Dataset excerpts:
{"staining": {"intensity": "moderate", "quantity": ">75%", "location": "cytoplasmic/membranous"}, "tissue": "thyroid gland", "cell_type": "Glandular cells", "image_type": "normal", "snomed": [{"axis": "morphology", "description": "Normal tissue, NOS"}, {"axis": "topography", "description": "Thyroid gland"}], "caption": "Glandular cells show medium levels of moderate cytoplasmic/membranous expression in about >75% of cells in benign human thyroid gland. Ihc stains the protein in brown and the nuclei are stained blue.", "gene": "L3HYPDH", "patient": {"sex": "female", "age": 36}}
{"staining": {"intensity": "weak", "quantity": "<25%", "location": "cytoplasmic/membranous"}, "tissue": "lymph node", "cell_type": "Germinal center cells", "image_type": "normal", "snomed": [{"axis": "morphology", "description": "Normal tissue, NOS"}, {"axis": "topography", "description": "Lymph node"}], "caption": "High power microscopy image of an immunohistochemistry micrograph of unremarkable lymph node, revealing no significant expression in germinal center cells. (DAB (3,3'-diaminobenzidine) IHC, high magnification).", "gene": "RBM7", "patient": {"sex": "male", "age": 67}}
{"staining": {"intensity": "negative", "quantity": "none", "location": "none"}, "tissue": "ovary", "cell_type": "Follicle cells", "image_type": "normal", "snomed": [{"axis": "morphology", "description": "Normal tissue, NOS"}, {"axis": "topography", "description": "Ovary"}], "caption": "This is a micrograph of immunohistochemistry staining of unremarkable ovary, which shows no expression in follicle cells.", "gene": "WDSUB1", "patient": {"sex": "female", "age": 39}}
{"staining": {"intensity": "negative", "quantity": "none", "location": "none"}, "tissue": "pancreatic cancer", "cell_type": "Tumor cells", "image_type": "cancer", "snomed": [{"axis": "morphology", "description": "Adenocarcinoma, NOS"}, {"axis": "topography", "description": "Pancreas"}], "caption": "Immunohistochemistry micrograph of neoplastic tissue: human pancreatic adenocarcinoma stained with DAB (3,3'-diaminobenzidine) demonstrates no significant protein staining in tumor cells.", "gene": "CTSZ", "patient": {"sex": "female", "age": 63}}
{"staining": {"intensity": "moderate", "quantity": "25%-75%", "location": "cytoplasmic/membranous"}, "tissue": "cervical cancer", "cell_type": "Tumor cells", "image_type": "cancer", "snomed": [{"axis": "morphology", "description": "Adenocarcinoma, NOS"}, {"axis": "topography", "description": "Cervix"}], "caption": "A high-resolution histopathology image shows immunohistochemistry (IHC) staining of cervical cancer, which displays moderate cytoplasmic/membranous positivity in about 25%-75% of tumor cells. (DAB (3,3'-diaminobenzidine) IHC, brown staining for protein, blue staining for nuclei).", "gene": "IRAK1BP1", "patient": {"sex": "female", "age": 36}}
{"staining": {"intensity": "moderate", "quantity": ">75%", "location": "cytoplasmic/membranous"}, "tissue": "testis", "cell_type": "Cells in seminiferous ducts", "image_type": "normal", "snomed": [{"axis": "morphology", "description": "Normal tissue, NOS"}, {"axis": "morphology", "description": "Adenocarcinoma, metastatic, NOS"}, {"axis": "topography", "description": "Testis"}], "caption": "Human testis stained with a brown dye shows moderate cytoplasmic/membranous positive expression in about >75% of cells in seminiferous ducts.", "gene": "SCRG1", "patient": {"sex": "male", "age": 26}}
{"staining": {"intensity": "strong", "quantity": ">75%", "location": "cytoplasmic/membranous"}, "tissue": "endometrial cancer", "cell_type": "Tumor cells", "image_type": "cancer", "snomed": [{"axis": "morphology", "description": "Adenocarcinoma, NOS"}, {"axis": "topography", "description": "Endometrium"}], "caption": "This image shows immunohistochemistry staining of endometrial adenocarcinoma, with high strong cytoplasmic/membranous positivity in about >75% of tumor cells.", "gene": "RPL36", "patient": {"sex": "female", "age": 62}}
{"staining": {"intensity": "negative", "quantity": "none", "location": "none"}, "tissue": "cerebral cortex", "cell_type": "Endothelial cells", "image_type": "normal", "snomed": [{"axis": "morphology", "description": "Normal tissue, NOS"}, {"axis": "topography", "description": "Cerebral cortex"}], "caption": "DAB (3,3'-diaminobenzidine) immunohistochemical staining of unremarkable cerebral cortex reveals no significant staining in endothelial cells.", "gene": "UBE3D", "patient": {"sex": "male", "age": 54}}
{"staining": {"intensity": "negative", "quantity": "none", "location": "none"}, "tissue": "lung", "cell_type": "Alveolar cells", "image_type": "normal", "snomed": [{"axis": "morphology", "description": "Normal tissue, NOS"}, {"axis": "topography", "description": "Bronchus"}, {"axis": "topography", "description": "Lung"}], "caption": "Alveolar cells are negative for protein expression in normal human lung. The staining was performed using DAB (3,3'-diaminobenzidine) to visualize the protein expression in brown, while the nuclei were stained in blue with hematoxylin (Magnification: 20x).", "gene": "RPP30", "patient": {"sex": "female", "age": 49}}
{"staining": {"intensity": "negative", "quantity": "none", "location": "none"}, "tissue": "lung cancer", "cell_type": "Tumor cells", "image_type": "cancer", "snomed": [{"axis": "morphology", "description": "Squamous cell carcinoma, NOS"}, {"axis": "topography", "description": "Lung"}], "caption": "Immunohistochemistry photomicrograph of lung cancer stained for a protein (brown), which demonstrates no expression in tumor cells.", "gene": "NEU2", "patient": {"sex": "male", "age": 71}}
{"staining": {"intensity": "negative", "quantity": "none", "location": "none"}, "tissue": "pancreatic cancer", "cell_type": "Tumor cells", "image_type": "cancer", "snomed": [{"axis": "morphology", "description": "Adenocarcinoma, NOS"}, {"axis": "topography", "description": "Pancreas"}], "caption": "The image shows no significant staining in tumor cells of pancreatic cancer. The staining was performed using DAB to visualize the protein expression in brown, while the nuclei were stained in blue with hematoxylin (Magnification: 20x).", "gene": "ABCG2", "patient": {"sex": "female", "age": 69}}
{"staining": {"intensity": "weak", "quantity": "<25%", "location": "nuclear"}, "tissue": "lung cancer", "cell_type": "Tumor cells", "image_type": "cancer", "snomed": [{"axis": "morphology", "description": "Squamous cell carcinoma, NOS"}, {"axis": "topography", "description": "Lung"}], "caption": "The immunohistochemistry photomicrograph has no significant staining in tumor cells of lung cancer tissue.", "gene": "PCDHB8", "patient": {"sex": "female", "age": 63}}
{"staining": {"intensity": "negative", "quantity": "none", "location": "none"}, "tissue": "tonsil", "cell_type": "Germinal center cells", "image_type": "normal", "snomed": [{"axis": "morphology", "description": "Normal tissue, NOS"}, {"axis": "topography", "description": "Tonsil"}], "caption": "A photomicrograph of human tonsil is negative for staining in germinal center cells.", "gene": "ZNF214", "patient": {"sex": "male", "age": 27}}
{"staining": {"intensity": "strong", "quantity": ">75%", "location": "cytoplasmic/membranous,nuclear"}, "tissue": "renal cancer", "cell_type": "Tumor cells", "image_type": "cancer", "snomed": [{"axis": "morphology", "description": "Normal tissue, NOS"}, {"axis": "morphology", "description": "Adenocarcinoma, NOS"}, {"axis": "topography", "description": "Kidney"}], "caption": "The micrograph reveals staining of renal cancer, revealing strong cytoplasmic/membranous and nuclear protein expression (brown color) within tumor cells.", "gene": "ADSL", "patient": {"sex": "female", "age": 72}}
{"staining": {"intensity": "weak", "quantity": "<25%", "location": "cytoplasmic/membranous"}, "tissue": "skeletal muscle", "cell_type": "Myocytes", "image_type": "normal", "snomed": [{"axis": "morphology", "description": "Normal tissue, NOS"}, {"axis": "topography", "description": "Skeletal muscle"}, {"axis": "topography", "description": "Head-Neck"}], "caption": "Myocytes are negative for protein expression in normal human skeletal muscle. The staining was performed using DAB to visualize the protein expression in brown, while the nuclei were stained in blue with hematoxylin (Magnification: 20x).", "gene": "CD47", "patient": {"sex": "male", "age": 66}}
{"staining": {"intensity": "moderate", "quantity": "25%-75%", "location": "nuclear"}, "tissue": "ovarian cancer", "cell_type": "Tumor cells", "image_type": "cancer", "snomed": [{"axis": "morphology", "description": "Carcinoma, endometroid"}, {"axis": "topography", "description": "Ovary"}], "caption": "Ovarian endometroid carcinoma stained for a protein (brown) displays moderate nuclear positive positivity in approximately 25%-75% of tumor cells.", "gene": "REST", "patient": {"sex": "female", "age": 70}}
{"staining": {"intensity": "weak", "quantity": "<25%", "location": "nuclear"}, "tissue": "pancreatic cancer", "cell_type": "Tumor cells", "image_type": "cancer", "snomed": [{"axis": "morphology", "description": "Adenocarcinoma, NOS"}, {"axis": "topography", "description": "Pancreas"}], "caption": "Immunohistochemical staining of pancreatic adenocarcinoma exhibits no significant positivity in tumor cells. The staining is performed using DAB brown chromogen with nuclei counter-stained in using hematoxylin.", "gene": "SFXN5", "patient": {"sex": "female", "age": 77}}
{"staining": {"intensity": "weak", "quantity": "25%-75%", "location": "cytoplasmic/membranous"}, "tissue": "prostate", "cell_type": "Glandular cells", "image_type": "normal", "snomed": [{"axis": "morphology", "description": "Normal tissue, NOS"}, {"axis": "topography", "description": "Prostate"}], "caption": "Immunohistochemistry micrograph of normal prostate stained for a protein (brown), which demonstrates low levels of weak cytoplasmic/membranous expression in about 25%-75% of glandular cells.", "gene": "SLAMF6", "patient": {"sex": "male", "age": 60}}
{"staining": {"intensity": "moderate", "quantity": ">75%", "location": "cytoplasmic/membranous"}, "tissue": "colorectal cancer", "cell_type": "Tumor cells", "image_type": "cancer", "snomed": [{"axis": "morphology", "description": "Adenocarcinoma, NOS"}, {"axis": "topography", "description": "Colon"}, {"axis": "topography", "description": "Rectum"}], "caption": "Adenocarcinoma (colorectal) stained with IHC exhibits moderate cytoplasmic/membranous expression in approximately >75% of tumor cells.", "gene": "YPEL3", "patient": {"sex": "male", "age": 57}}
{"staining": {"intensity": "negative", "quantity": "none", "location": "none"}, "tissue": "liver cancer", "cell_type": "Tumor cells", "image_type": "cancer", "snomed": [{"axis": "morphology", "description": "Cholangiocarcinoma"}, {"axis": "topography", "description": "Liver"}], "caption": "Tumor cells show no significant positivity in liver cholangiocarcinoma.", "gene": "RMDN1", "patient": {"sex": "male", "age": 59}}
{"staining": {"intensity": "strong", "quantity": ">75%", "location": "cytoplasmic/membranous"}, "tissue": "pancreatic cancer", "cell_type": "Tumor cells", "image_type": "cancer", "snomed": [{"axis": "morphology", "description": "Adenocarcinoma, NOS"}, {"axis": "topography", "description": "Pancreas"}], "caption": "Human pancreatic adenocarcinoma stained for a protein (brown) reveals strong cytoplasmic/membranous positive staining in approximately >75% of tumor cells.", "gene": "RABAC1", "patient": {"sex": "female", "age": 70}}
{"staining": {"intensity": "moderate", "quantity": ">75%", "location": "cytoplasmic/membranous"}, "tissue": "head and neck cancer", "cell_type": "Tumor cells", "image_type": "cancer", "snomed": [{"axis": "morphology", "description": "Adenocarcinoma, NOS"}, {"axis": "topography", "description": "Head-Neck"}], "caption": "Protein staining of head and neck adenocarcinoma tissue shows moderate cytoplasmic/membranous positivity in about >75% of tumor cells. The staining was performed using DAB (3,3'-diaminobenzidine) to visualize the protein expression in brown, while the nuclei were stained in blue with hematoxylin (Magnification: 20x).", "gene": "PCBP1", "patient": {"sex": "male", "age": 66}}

Exercise brief:
Take the line above containing "testis stained with", the line containing "(3,3'-diaminobenzidine) immunohistochemical staining", and all lines in between, and copy them exactly without anything else.

Task solution:
{"staining": {"intensity": "moderate", "quantity": ">75%", "location": "cytoplasmic/membranous"}, "tissue": "testis", "cell_type": "Cells in seminiferous ducts", "image_type": "normal", "snomed": [{"axis": "morphology", "description": "Normal tissue, NOS"}, {"axis": "morphology", "description": "Adenocarcinoma, metastatic, NOS"}, {"axis": "topography", "description": "Testis"}], "caption": "Human testis stained with a brown dye shows moderate cytoplasmic/membranous positive expression in about >75% of cells in seminiferous ducts.", "gene": "SCRG1", "patient": {"sex": "male", "age": 26}}
{"staining": {"intensity": "strong", "quantity": ">75%", "location": "cytoplasmic/membranous"}, "tissue": "endometrial cancer", "cell_type": "Tumor cells", "image_type": "cancer", "snomed": [{"axis": "morphology", "description": "Adenocarcinoma, NOS"}, {"axis": "topography", "description": "Endometrium"}], "caption": "This image shows immunohistochemistry staining of endometrial adenocarcinoma, with high strong cytoplasmic/membranous positivity in about >75% of tumor cells.", "gene": "RPL36", "patient": {"sex": "female", "age": 62}}
{"staining": {"intensity": "negative", "quantity": "none", "location": "none"}, "tissue": "cerebral cortex", "cell_type": "Endothelial cells", "image_type": "normal", "snomed": [{"axis": "morphology", "description": "Normal tissue, NOS"}, {"axis": "topography", "description": "Cerebral cortex"}], "caption": "DAB (3,3'-diaminobenzidine) immunohistochemical staining of unremarkable cerebral cortex reveals no significant staining in endothelial cells.", "gene": "UBE3D", "patient": {"sex": "male", "age": 54}}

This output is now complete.